Editor, Manteca Bulletin,
Last week information gathered from city hall was added to my comments, regarding the amount of RDA investment in new development. My conservative numbers were based on monies invested by City Hall over a period of time to new development from RDA, sales tax leveraging, fees “adjustments”, new infrastructure and deferments, costs of fending off lawsuits due to new development, and so on. A simple side-by-side comparison of “investments” made to locate businesses and to new development illustrates who really gets the lion share; with downtown being the negligible recipient. The $30 million was spent on infrastructure to service the needs of the new development; it was not invested in response to the infrastructure needs of the existing community.
I was advised that whining for the sake of whining is not a solution, what is my plan for Downtown. My plan is based on a simple principle — introduction of a reliable source of people will equate to increased customer opportunities. I use “opportunities” for two reasons. One, as history as proven many times over, a downtown’s makeup and activity will transition naturally due to the opportunity of an increased consumer base.
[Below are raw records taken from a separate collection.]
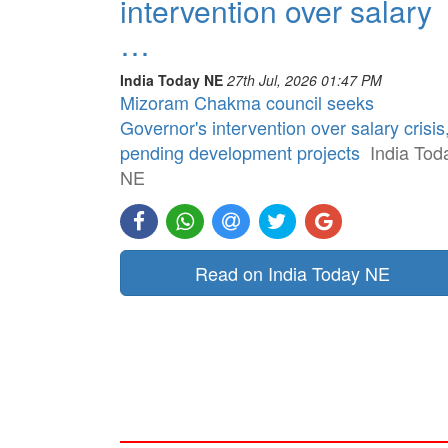
intervention over salary
…
India Today NE
27th Jul, 2026 01:47 PM
Mizoram Chakma council seeks
Governor's intervention over salary crisis
pending development projects
India Tod
NE
Read on India Today NE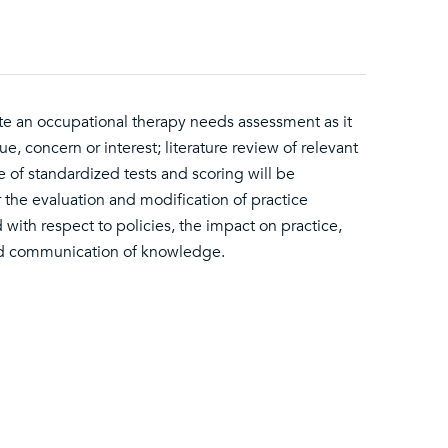
ete an occupational therapy needs assessment as it
e, concern or interest; literature review of relevant
of standardized tests and scoring will be
r the evaluation and modification of practice
 with respect to policies, the impact on practice,
and communication of knowledge.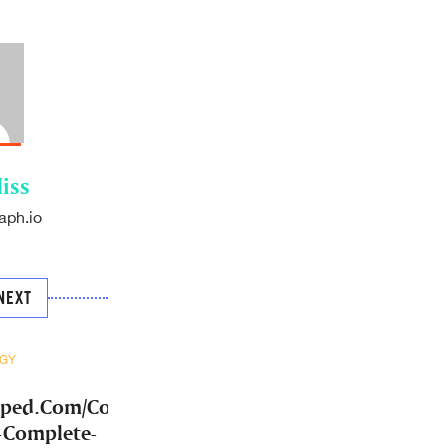
iss
aph.io
NEXT
GY
mped.Com/Community-
-Complete-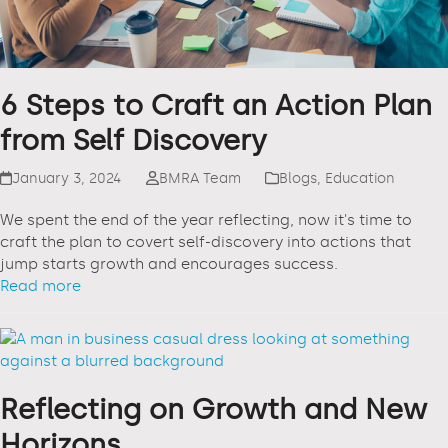
6 Steps to Craft an Action Plan
from Self Discovery
January 3, 2024
BMRA Team
Blogs
,
Education
We spent the end of the year reflecting, now it's time to
craft the plan to covert self-discovery into actions that
jump starts growth and encourages success.
Read more
Reflecting on Growth and New
Horizons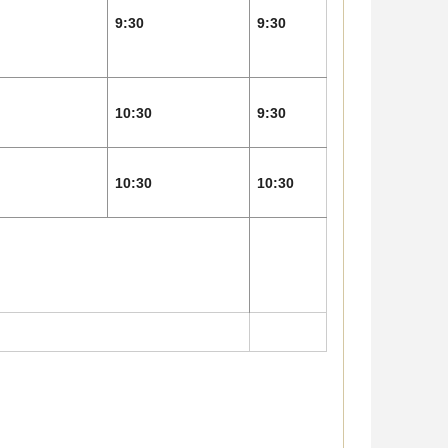
9:30
9:30
10:30
9:30
10:30
10:30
Two, I believe that government should assist with infrastructure improvements but it is up to the downtown business owners themselves to take advantage of the new opportunities.
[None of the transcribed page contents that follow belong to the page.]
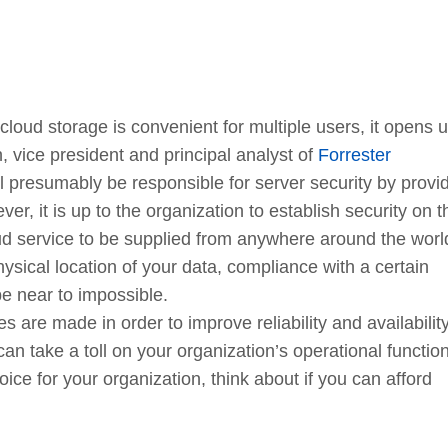
cloud storage is convenient for multiple users, it opens 
 vice president and principal analyst of
Forrester
ll presumably be responsible for server security by provi
r, it is up to the organization to establish security on t
loud service to be supplied from anywhere around the wor
ysical location of your data, compliance with a certain
e near to impossible.
s are made in order to improve reliability and availability
an take a toll on your organization’s operational functio
oice for your organization, think about if you can afford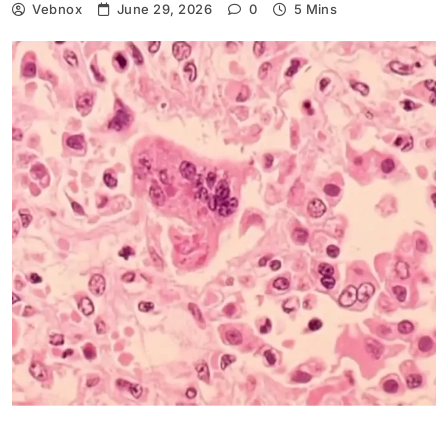
Vebnox
June 29, 2026
0
5 Mins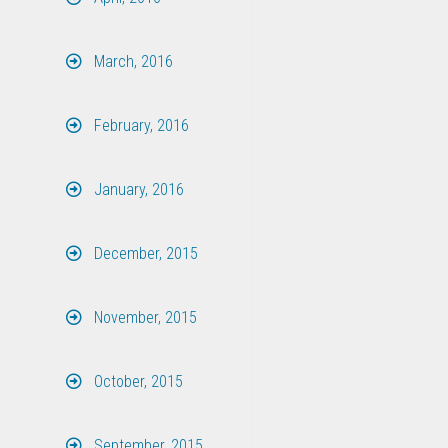
March, 2016
February, 2016
January, 2016
December, 2015
November, 2015
October, 2015
September, 2015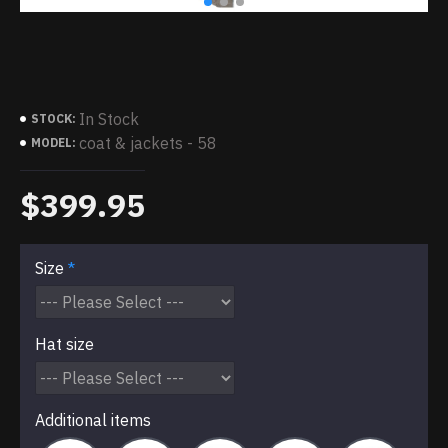
In Stock
STOCK:
coat & jackets - 58
MODEL:
$399.95
Size
Hat size
Additional items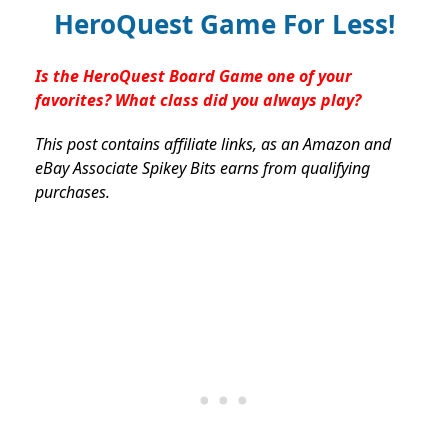
HeroQuest Game For Less!
Is the HeroQuest Board Game one of your
favorites? What class did you always play?
This post contains affiliate links, as an Amazon and
eBay Associate Spikey Bits earns from qualifying
purchases.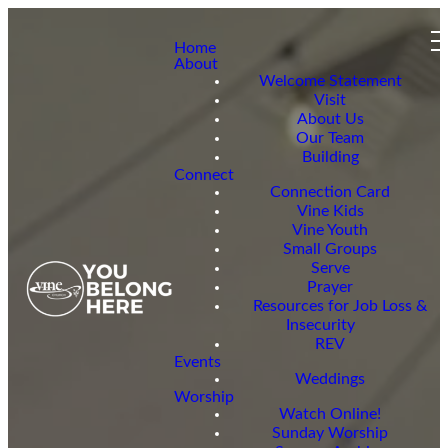
Home
About
Welcome Statement
Visit
About Us
Our Team
Building
Connect
Connection Card
Vine Kids
Vine Youth
Small Groups
Serve
Prayer
Resources for Job Loss &
Insecurity
REV
Events
Weddings
Worship
Watch Online!
Sunday Worship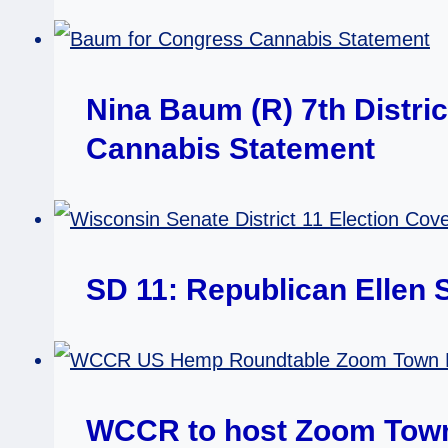
Nina Baum (R) 7th Distri
Cannabis Statement
SD 11: Republican Ellen
WCCR to host Zoom Town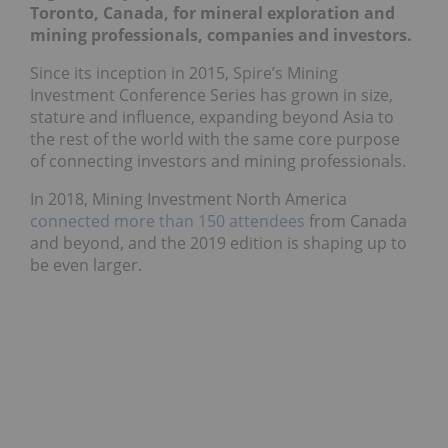
Toronto, Canada, for mineral exploration and
mining professionals, companies and investors.
Since its inception in 2015, Spire’s Mining
Investment Conference Series has grown in size,
stature and influence, expanding beyond Asia to
the rest of the world with the same core purpose
of connecting investors and mining professionals.
In 2018, Mining Investment North America
connected more than 150 attendees
from Canada
and beyond, and the 2019 edition is shaping up to
be even larger.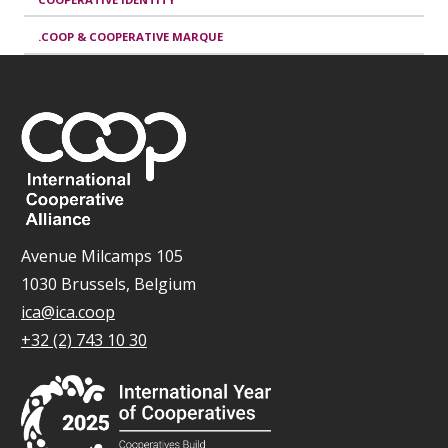
.COOP & COOPERATIVE MARQUE
Avenue Milcamps 105
1030 Brussels, Belgium
ica@ica.coop
+32 (2) 743 10 30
My plan is simple; construct a multi-use, multi-story governmental services campus in Downtown. The introduction of hundreds of stable and reliable customers to the downtown area will accelerate the transition of Downtown to a viable and active commercial district at the heart of the community. The side benefit to Manteca’s residents is that the existing city hall campus (on Center Street) becomes the new community/arts/cultural center and the existing public library becomes a new veteran’s memorial site and community social hall.
How do we pay for it? Redirect RDA funds and other municipal funding and financing sources, disposal of surplus municipal properties, potential tenant rents, restructure of new development contributions and fees, and the list goes on. That RDA $30 million or $60 million would be a good start.